Non a caso, un numeroso pubblico si è dato appuntamento sul Centrale del Centro Tennis Cassa di Risparmio di Montecchio per il derby tricolore che rappresentava il match di cartello della giornata di apertura del main draw del tornato tornato in calendario a sette anni dall’ultima edizione. Tanti applausi per Cecchinato, che come un vecchio amico, è tornato sul luogo in cui ha spiccato il volo verso i piani alti della classifica, ma anche per Paolo Lorenzi, un autentico esempio per colleghi e appassionati, prossimo ai 40 anni ma ancora a lottare nel circuito.
Già, perché il 28enne di Palermo e il senese (era avanti 2-0 nei precedenti), hanno dato vita a bell’incontro. Basti dire che nella prima frazione Cecchinato, questa settimana numero 86 del ranking mondiale e prima testa di serie nel torneo che lo ha lanciato nel 2013, è stato costretto a rincorrere Lorenzi, avanti di un break, fino al 5-4 quando è andato a servire per il set. Nel momento chiave il siciliano ha saputo reagire, piazzando il contro-break e salendo 6-5. Sullo slancio Marco si è anche procurato due set-point consecutivi, annullati con tenacia da Paolo, con tanto di piccola polemica con l’arbitro di sedia per un warning per “time violation”. C’è voluto il tie-break dunque per decidere il parziale, sempre in controllo di Cecchinato, che ha chiuso per 7 punti a 3 con una risposta vincente. Passata la paura, il palermitano è andato subito avanti anche nella seconda partita, chiudendola 62 dopo un’ora e 34 minuti.

Al secondo turno “Ceck” sarà chiamato a un altro testa a testa tutto italiano, con il 18enne pesarese Luca Nardi, n.595 ATP, che ha fatto suo con un periodico 64 il testa a testa fra wild card con Raul Brancaccio, 24enne di Torre del Greco, n.337 ATP, seguito di persona anche da Filippo Volandri, direttore tecnico della FIT e capitano di Coppa Davis.
Sorrisi tricolori anche nelle qualificazioni, dove tre dei quattro tennisti promossi sono italiani (due in particolare i romagnoli). Staccano il biglietto per il main draw il cesenaticense Francesco Forti, che ha dato dimostrazione di solidità battendo 61 64 l’ucraino Vladyslav Orlov, Julian Ocleppo, domando in rimonta, per 46 76(3) 76(2) dopo oltre tre ore di lotta il russo Pavel Kotov, numero uno delle “quali”, e il riminese Manuel Mazza che si è regalato il più bel momento fin qui in carriera superando 26 76(1) 61 il russo Alexander Shevchenko, quarta testa di serie delle “quali”, così da meritarsi una indimenticabile prima volta nel tabellone principale di un challenger ATP.

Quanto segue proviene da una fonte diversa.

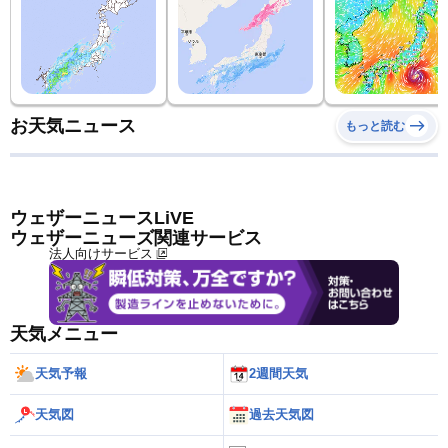
お天気ニュース
もっと読む
ウェザーニュースLiVE
ウェザーニューズ関連サービス
法人向けサービス
天気メニュー
天気予報
2週間天気
天気図
過去天気図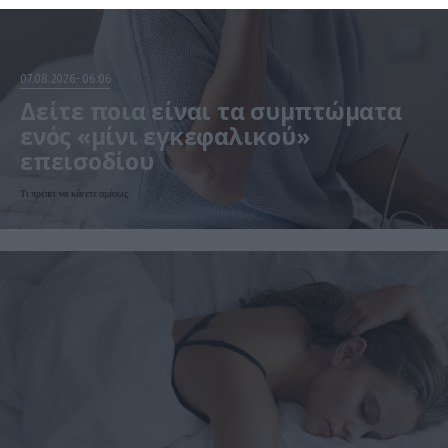
07.08.2026
06:06
Δείτε ποια είναι τα συμπτώματα
ενός «μίνι εγκεφαλικού»
επεισοδίου
Τι πρέπει να κάνετε αμέσως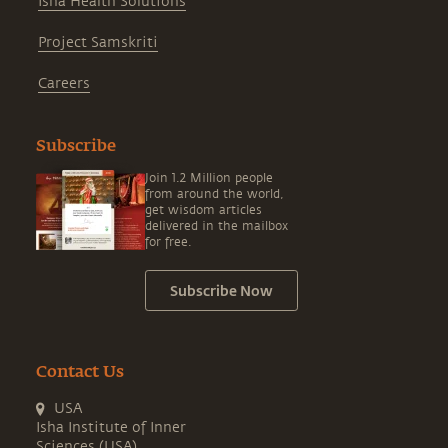
Isha Health Solutions
Project Samskriti
Careers
Subscribe
Join 1.2 Million people
from around the world,
get wisdom articles
delivered in the mailbox
for free.
Subscribe Now
Contact Us
USA
Isha Institute of Inner
Sciences (USA)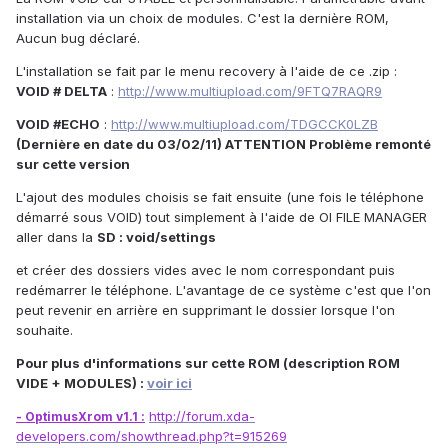
installation via un choix de modules. C'est la dernière ROM,
Aucun bug déclaré.
L'installation se fait par le menu recovery à l'aide de ce .zip :
VOID # DELTA
:
http://www.multiupload.com/9FTQ7RAQR9
VOID #ECHO
:
http://www.multiupload.com/TDGCCK0LZB
(Dernière en date du 03/02/11) ATTENTION Problème remonté
sur cette version
L'ajout des modules choisis se fait ensuite (une fois le téléphone
démarré sous VOID) tout simplement à l'aide de OI FILE MANAGER
aller dans la
SD : void/settings
et créer des dossiers vides avec le nom correspondant puis
redémarrer le téléphone. L'avantage de ce système c'est que l'on
peut revenir en arrière en supprimant le dossier lorsque l'on
souhaite.
Pour plus d'informations sur cette ROM (description ROM
VIDE + MODULES) :
voir ici
http://forum.xda-
- OptimusXrom v1.1 :
developers.com/showthread.php?t=915269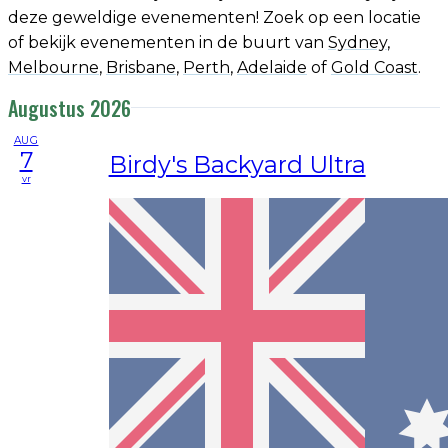
deze geweldige evenementen! Zoek op een locatie
of bekijk evenementen in de buurt van
Sydney
,
Melbourne
,
Brisbane
,
Perth
,
Adelaide
of
Gold Coast
.
Augustus 2026
AUG
7
Birdy's Backyard Ultra
vr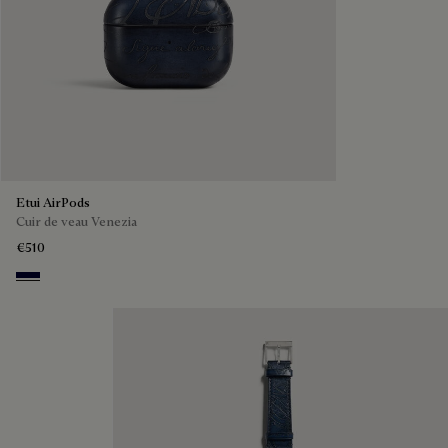
Etui AirPods
Cuir de veau Venezia
€510
Nero Blu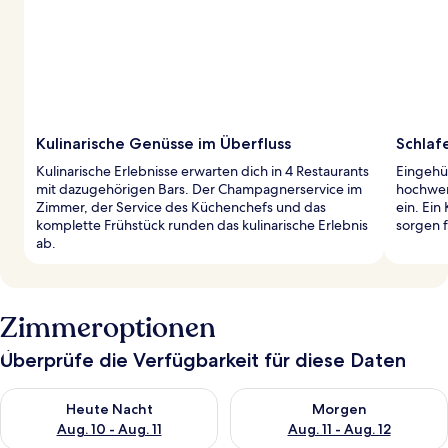
Kulinarische Genüsse im Überfluss
Schlaf
Kulinarische Erlebnisse erwarten dich in 4 Restaurants
Eingehül
mit dazugehörigen Bars. Der Champagnerservice im
hochwer
Zimmer, der Service des Küchenchefs und das
ein. Ei
komplette Frühstück runden das kulinarische Erlebnis
sorgen f
ab.
Zimmeroptionen
Überprüfe die Verfügbarkeit für diese Daten
Überprüfe die Verfügbarkeit für heute Nacht, Aug. 10 - Aug. 11
Überprüfe die Verfügbarkeit fü
Heute Nacht
Morgen
Aug. 10 - Aug. 11
Aug. 11 - Aug. 12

Con tanto di sfida di nuovo sul Centrale martedì al boliviano Hugo Dellien, n.142 del ranking e quarta testa di serie, appena lo scorso arrivato al 72esimo posto mondiale, in una giornata con un menù da leccarsi i baffi, con in cartellone i restanti tredici incontri di primo turno, con il debutto di tutti gli altri attesi protagonisti, a cominciare dal francese Gilles Simon e dall’altro siciliano Salvatore Caruso, rispettivamente seconda e terza testa di serie.